━━ EXCERPTED TEXT

Figure 1 shows the structure of the method. The method differs from the ensemble method that averages all classifiers and weakens the strongest classifier so that it is theoretically inferior to the best classifier. SAP also differs from the model selection method that seeks the best classifier from all training samples rather than each individual sample. SAP considers each test sample to have its own optimal classifier because each expert has his own strengths.

Fig. 1
figure 1

Classification process of SAP

The SAP method calculates the ability of each candidate classifier to classify each sample on the training set to find the most suitable classifier for each training sample based on the Bayesian theorem. Using this approach, a new training set, Φ{(xi, ci)}, ci ∈ C, was constructed; that is, a label was assigned to each training sample as the optimal classifier by which to classify this sample. On this new training set, a new classifier was then trained to assign the most suitable classifier for each test sample.

━━━━
━━ GIVEN ENTRIES

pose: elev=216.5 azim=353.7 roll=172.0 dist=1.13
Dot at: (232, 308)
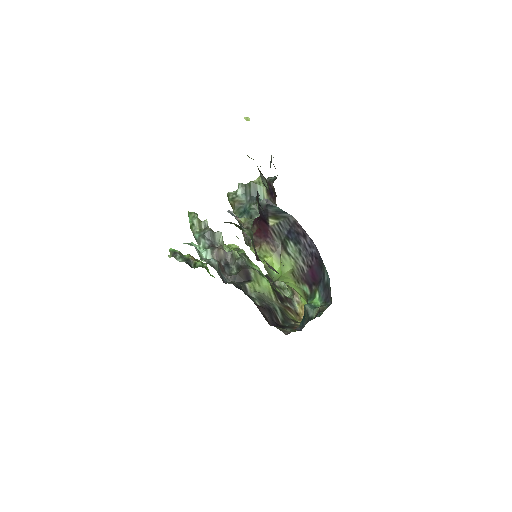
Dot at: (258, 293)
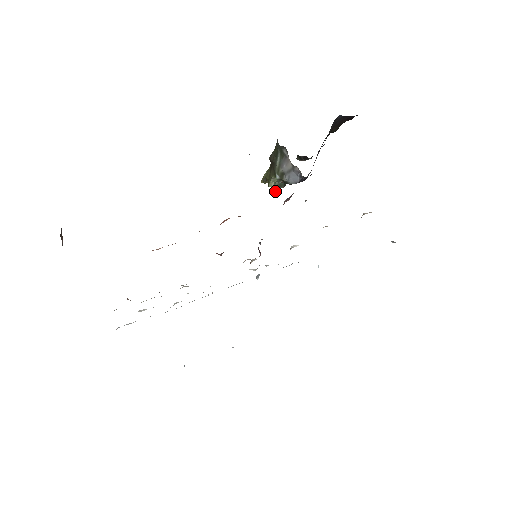
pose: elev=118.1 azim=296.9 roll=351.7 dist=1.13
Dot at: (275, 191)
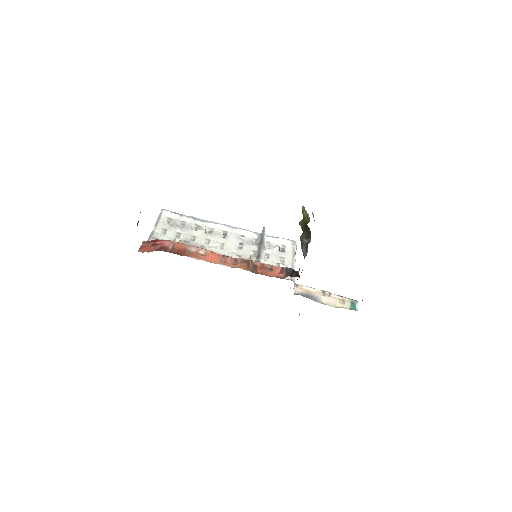
Dot at: occluded
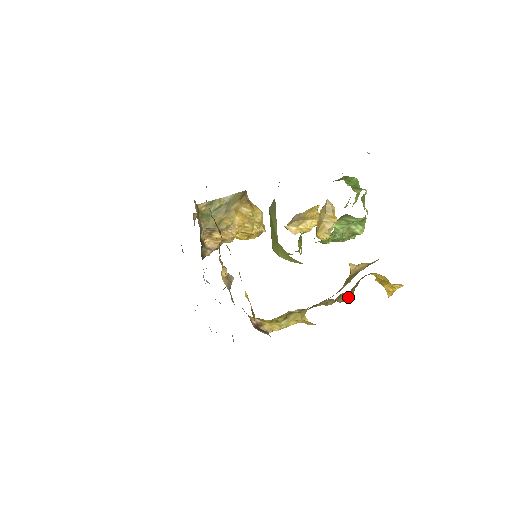
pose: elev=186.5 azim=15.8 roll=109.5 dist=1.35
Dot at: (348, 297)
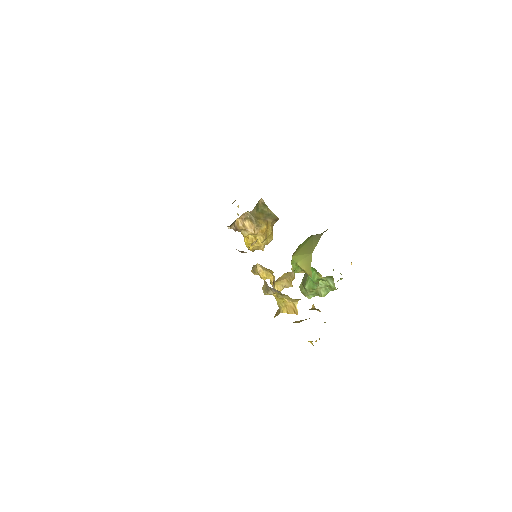
Dot at: occluded
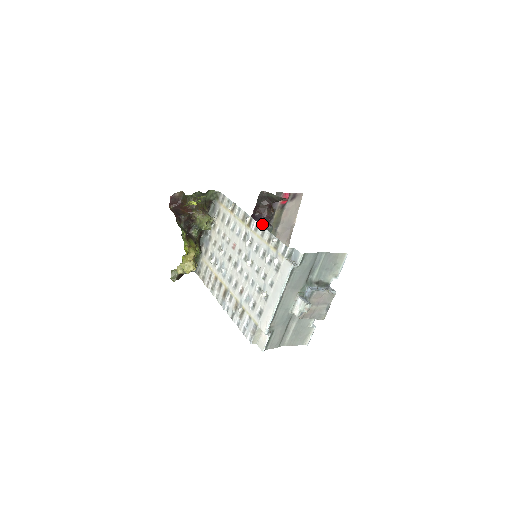
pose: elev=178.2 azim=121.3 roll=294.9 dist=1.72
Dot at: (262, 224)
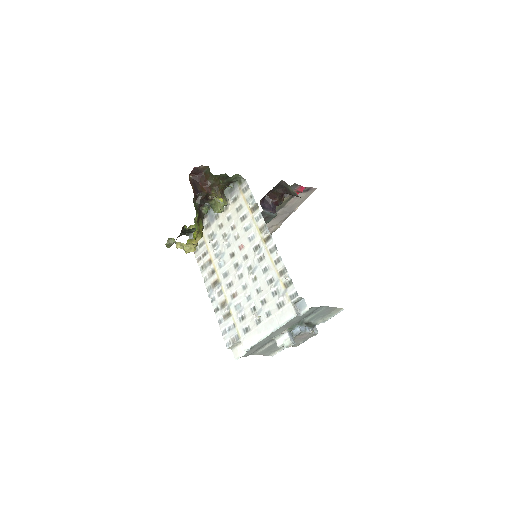
Dot at: (269, 211)
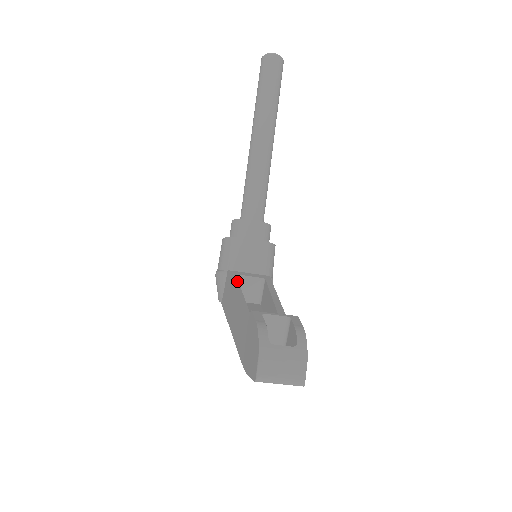
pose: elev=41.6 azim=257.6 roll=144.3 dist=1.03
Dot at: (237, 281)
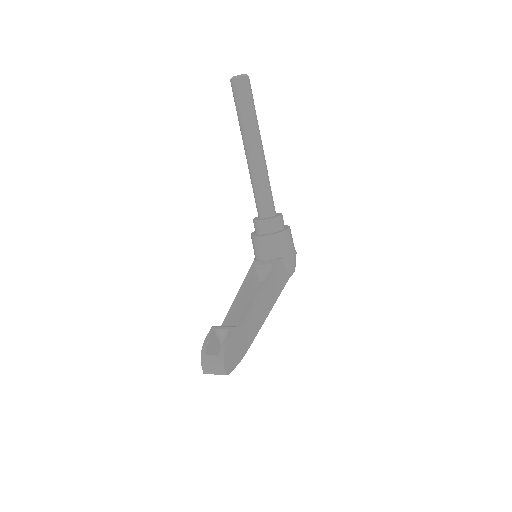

━━━━

§ **SET TASKS**
1: Write out the SAP passage from "Classification process of" to "each test sample.", replacing "training set" with "learning set" wherever it occurs.
2: Please name each method that the excerpt on SAP classifier selection mentions.
3: Continue the SAP classifier-selection text from its final sentence.

§ **EXERCISE RESPONSES**
1:
Classification process of SAP

The SAP method calculates the ability of each candidate classifier to classify each sample on the learning set to find the most suitable classifier for each training sample based on the Bayesian theorem. Using this approach, a new learning set, Φ{(xi, ci)}, ci ∈ C, was constructed; that is, a label was assigned to each training sample as the optimal classifier by which to classify this sample. On this new learning set, a new classifier was then trained to assign the most suitable classifier for each test sample.

2:
The ensemble method that averages all classifiers
The model selection method
The SAP method

3:
3.1 Labeling each sample with the classifier name

X = {xi| xi ∈ n} is a training sample set, Y = {yi| yi ∈ L} is the corresponding label set, and L is the set of the labels of the samples. There is a classifier set C = {ci| ci ∈ }, where classifier c∈C was used to classify sample x and calculate the probability that it would correctly classify x. The k-fold cross-validation method was applied to train the classifiers with some training samples, and then the classifiers were used to classify the test sample. If the test sample was classified correctly, P(x| c) could be easily calculated. The k-fold cross-validation method was used to divide the training set into subsets as follows:

$$ \mathrm{X}={X}_1\cup \cdots \cup {X}_i\cup \cdots \cup {X}_k, $$
(1)
$$ {X}_i\cap {X}_j=\varnothing, \mid {X}_i\mid =\mid {X}_j\mid, $$
(2)
$$ \mathrm{Y}={Y}_1\cup \cdots \cup {Y}_i\cup \cdots \cup {Y}_k, $$
(3)
$$ \left|{X}_i\right|=\left|{Y}_i\right|. $$
(4)

Suppose that the discriminant function of classifier c in the training set Xj is defined as \( {g}_{c,{X}_j\subseteq X}:{X}_j\to {Y}_j \). The prior probability of classifier c was calculated as follows. The higher the classification accuracy, the more likely it was to be selected as the optimal classifier:

$$ p(c)=\frac{1}{k}{\sum}_{j=1}^k{\sum}_i^{\mid X\mid }1{g}_{c,X\backslash {X}_j}\left({x}_i\right)={y}_i. $$
(5)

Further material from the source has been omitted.